TO-DO ITEM
Leaving the pictures aside, restate all of the data exactly.

SOURCE MATERIAL
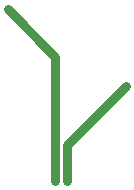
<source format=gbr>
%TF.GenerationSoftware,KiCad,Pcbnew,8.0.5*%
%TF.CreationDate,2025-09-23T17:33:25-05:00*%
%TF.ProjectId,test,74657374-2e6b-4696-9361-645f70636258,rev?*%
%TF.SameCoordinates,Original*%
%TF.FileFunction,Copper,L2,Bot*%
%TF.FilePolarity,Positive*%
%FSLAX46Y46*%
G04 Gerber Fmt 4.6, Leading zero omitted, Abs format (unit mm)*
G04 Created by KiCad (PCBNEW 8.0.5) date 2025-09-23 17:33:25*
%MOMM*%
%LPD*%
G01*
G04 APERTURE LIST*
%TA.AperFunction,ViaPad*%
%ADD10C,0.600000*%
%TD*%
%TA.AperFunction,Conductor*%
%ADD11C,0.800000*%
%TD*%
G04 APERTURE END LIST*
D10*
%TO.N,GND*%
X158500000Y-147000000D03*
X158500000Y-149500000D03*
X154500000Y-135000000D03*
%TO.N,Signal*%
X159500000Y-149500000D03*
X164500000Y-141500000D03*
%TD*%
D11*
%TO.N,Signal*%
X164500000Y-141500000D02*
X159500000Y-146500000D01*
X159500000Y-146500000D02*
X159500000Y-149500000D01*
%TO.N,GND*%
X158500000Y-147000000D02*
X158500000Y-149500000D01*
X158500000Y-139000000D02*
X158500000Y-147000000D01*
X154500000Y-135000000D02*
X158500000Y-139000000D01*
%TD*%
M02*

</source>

EXERCISE RESULT
<source format=gbr>
%TF.GenerationSoftware,KiCad,Pcbnew,8.0.5*%
%TF.CreationDate,2025-09-23T17:33:25-05:00*%
%TF.ProjectId,test,74657374-2e6b-4696-9361-645f70636258,rev?*%
%TF.SameCoordinates,Original*%
%TF.FileFunction,Copper,L2,Bot*%
%TF.FilePolarity,Positive*%
%FSLAX46Y46*%
G04 Gerber Fmt 4.6, Leading zero omitted, Abs format (unit mm)*
G04 Created by KiCad (PCBNEW 8.0.5) date 2025-09-23 17:33:25*
%MOMM*%
%LPD*%
G01*
G04 APERTURE LIST*
%TA.AperFunction,ViaPad*%
%ADD10C,0.600000*%
%TD*%
%TA.AperFunction,Conductor*%
%ADD11C,0.800000*%
%TD*%
G04 APERTURE END LIST*
D10*
%TO.N,GND*%
X158500000Y-147000000D03*
X158500000Y-149500000D03*
X154500000Y-135000000D03*
%TO.N,Signal*%
X159500000Y-149500000D03*
X164500000Y-141500000D03*
%TD*%
D11*
%TO.N,Signal*%
X164500000Y-141500000D02*
X159500000Y-146500000D01*
X159500000Y-146500000D02*
X159500000Y-149500000D01*
%TO.N,GND*%
X158500000Y-147000000D02*
X158500000Y-149500000D01*
X158500000Y-139000000D02*
X158500000Y-147000000D01*
X154500000Y-135000000D02*
X158500000Y-139000000D01*
%TD*%
M02*

</source>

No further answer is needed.